▸ Goal: Can you copy out, word for word, the entire passage below on drawing Mitre Court Buildings and St Peter upon Cornhill?

Early/mid C19. 4 storeys plus basement. Plain classical, south elevation of Portland stone with channelled ground storey and cornice below top floor. Arched passage through centre. Plain, rear elevation of yellow brick with railings and gates.

It’s the “rear elevation of yellow brick” that you see in the picture. There are three gas lamps, at least one of which works. The other two look very rickety.

The buildings, 1 & 2 Mitre Court Buildings, are legal practices, housing Barristers and their associates. A list of the barristers is by the doors. The notice on the pavement says “Inner Temple Treasury Office, Open 10am – 4pm”. This is the office underneath the furthest gas light, the one with the right-angled support above it.

The paving slabs at the bottom of the picture were in fact green, as I have drawn them. It was damp, and there was a coating of moss-type algae on the paving slabs. A saying of my late father was, “The plants will win in the end”. When I see such a green coating on stone, in the middle of the City, I am reminded of his words, and I think he is right.

Eventually I had to stop drawing as the rain came down. The drawing got a bit wet.

Here is work in progress and a map:

 

Drawing took 1hour 15 mins. Colours used mostly Perinone orange, and Prussian blue, with a bit of burnt umber. Indian yellow for the gas lights. All Daniel Smith colours. Pen is Lamy Safari EF nib, with De Atramentis document (waterproof) black ink.

 

St Peter upon Cornhill

I went out to look for more gas lights in the City. There was rain, and the back alleys were wet. I couldn’t find any more gaslights.

At the South East extreme of my peregrination I looked up and saw St Peter upon Cornhill. It is wedged in between other buildings.

The adjacent building is labelled “54 & 55” Cornhill, in lovely art-deco writing. There is a branch of “EAT” on the ground floor. High up, there are three strange devils (ringed in red on the annotated picture above). The two larger and higher ones are definitely female devils, with big breasts and strong muscles. The smaller devil is yelling from his position above a window.

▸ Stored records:

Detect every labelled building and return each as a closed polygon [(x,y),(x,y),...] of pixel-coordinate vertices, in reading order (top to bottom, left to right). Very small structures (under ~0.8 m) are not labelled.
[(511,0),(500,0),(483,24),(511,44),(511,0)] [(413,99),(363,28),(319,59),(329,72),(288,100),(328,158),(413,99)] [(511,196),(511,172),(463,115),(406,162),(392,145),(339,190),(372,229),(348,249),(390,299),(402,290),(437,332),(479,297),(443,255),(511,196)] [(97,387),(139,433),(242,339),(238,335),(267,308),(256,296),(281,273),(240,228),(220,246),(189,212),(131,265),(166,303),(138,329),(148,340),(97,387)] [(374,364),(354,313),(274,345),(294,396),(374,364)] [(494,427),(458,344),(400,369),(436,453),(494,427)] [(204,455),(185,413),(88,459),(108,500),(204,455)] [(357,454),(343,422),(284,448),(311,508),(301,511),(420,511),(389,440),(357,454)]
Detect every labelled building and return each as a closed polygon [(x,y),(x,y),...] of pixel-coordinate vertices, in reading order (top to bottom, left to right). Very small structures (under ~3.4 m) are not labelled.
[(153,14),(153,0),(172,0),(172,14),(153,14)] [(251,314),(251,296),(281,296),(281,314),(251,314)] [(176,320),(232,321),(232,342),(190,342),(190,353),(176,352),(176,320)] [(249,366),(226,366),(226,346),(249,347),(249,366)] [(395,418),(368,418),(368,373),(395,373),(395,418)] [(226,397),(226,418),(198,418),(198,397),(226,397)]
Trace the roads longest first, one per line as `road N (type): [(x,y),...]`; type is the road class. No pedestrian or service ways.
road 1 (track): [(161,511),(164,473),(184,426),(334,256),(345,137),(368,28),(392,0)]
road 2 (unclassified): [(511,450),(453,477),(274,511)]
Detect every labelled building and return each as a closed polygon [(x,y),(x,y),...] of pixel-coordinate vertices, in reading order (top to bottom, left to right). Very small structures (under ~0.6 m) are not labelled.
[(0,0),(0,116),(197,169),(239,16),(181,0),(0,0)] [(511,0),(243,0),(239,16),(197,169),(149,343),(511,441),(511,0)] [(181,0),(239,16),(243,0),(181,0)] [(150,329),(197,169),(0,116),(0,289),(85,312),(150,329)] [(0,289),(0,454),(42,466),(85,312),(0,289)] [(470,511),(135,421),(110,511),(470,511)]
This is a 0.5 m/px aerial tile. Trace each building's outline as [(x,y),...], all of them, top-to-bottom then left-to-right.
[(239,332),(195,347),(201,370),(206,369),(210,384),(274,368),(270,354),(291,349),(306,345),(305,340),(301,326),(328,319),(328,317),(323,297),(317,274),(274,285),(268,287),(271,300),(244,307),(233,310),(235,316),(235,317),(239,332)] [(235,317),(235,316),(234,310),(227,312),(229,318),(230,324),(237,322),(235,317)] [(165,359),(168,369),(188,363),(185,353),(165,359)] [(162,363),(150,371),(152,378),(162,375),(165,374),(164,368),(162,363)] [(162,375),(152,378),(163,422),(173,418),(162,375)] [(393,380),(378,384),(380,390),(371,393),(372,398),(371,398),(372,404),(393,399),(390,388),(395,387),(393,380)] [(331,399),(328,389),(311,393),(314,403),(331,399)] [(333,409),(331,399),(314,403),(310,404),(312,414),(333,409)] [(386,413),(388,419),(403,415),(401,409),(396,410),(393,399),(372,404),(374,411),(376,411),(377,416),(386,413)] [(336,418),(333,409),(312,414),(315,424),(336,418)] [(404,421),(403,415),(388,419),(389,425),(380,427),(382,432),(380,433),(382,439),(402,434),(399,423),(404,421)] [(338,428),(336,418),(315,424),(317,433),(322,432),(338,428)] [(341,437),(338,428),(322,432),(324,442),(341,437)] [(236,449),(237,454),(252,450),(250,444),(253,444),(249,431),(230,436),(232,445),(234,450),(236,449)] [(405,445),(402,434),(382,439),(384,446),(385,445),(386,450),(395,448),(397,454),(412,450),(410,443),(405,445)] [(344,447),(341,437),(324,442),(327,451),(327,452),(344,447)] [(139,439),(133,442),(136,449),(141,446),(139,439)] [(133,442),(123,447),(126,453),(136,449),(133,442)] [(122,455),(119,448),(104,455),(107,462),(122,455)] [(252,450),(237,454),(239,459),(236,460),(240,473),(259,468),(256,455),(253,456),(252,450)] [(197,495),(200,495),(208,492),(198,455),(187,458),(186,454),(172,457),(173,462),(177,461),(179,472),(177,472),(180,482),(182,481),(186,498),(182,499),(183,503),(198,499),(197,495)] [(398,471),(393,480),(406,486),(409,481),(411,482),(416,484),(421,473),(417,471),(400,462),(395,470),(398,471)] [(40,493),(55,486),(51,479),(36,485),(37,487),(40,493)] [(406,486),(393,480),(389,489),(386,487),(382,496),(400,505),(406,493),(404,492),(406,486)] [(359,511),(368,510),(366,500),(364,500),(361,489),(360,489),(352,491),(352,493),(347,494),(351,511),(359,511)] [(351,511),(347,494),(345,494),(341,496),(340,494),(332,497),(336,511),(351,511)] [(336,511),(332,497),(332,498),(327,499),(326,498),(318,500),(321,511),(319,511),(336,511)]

▸ Complete output:
Early/mid C19. 4 storeys plus basement. Plain classical, south elevation of Portland stone with channelled ground storey and cornice below top floor. Arched passage through centre. Plain, rear elevation of yellow brick with railings and gates.

It’s the “rear elevation of yellow brick” that you see in the picture. There are three gas lamps, at least one of which works. The other two look very rickety.

The buildings, 1 & 2 Mitre Court Buildings, are legal practices, housing Barristers and their associates. A list of the barristers is by the doors. The notice on the pavement says “Inner Temple Treasury Office, Open 10am – 4pm”. This is the office underneath the furthest gas light, the one with the right-angled support above it.

The paving slabs at the bottom of the picture were in fact green, as I have drawn them. It was damp, and there was a coating of moss-type algae on the paving slabs. A saying of my late father was, “The plants will win in the end”. When I see such a green coating on stone, in the middle of the City, I am reminded of his words, and I think he is right.

Eventually I had to stop drawing as the rain came down. The drawing got a bit wet.

Here is work in progress and a map:

 

Drawing took 1hour 15 mins. Colours used mostly Perinone orange, and Prussian blue, with a bit of burnt umber. Indian yellow for the gas lights. All Daniel Smith colours. Pen is Lamy Safari EF nib, with De Atramentis document (waterproof) black ink.

 

St Peter upon Cornhill

I went out to look for more gas lights in the City. There was rain, and the back alleys were wet. I couldn’t find any more gaslights.

At the South East extreme of my peregrination I looked up and saw St Peter upon Cornhill. It is wedged in between other buildings.

The adjacent building is labelled “54 & 55” Cornhill, in lovely art-deco writing. There is a branch of “EAT” on the ground floor. High up, there are three strange devils (ringed in red on the annotated picture above). The two larger and higher ones are definitely female devils, with big breasts and strong muscles. The smaller devil is yelling from his position above a window.